• **Work instruction**: Where the listing below reaches the line containing "(497, 486) = (309, 269): plate", start writing out lines exactly, and stop once the line containing "(860, 436) = (482, 351): none -> teapot" has been written.

• **Information supplied**:
"""

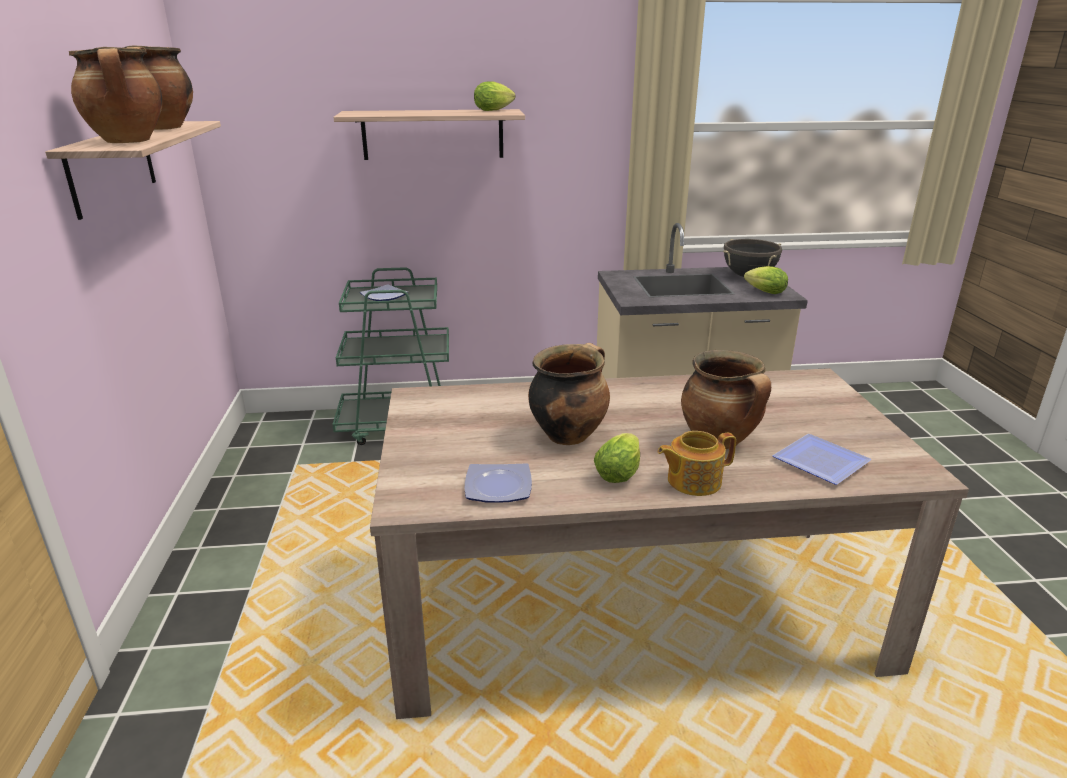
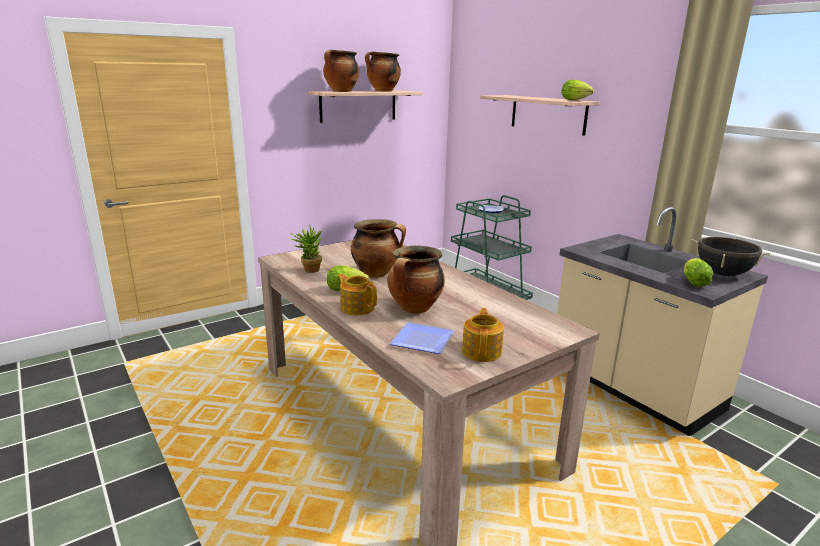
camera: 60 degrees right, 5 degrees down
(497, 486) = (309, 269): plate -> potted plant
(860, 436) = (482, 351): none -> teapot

"""
"""

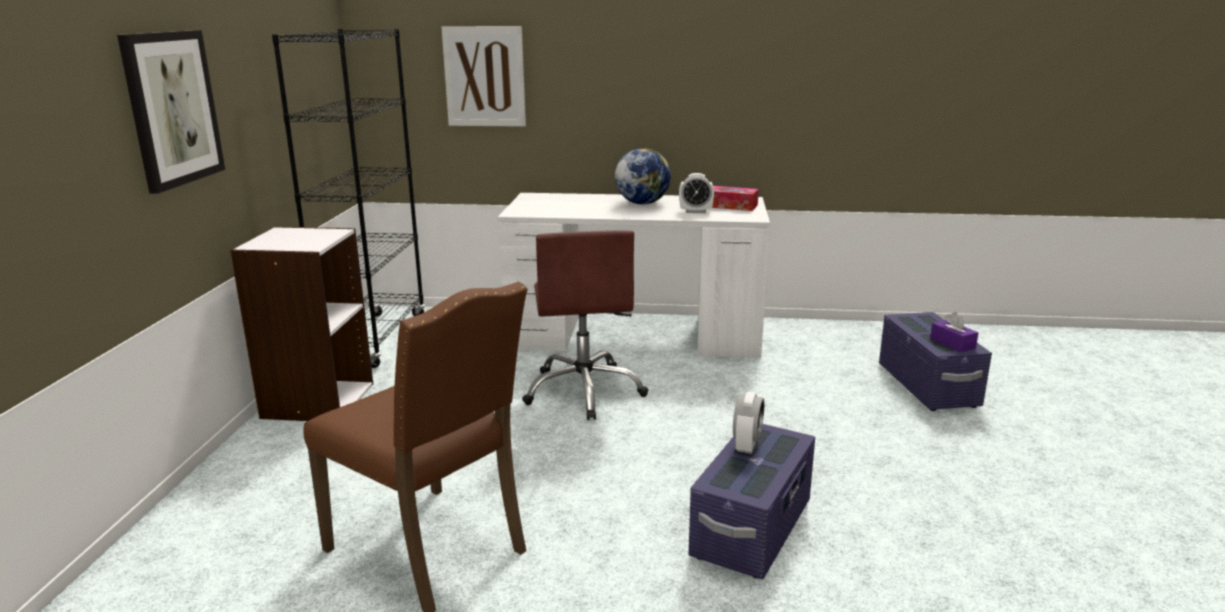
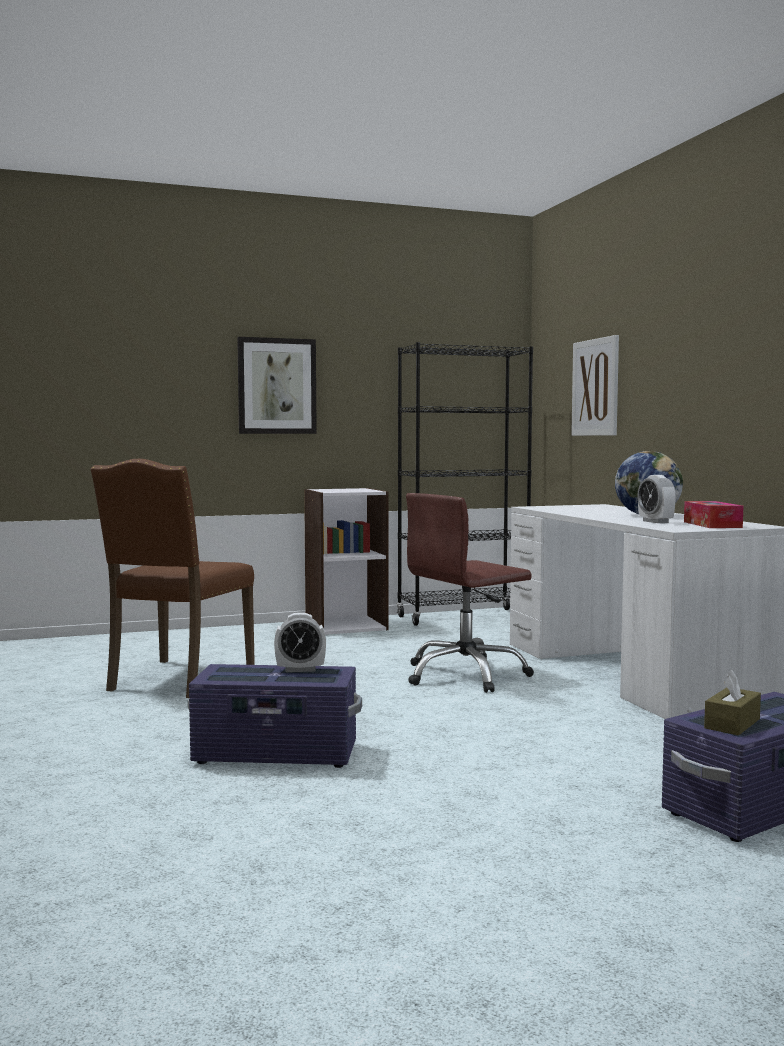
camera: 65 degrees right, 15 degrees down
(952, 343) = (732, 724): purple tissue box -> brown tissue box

"""

• **Your response**:
(497, 486) = (309, 269): plate -> potted plant
(860, 436) = (482, 351): none -> teapot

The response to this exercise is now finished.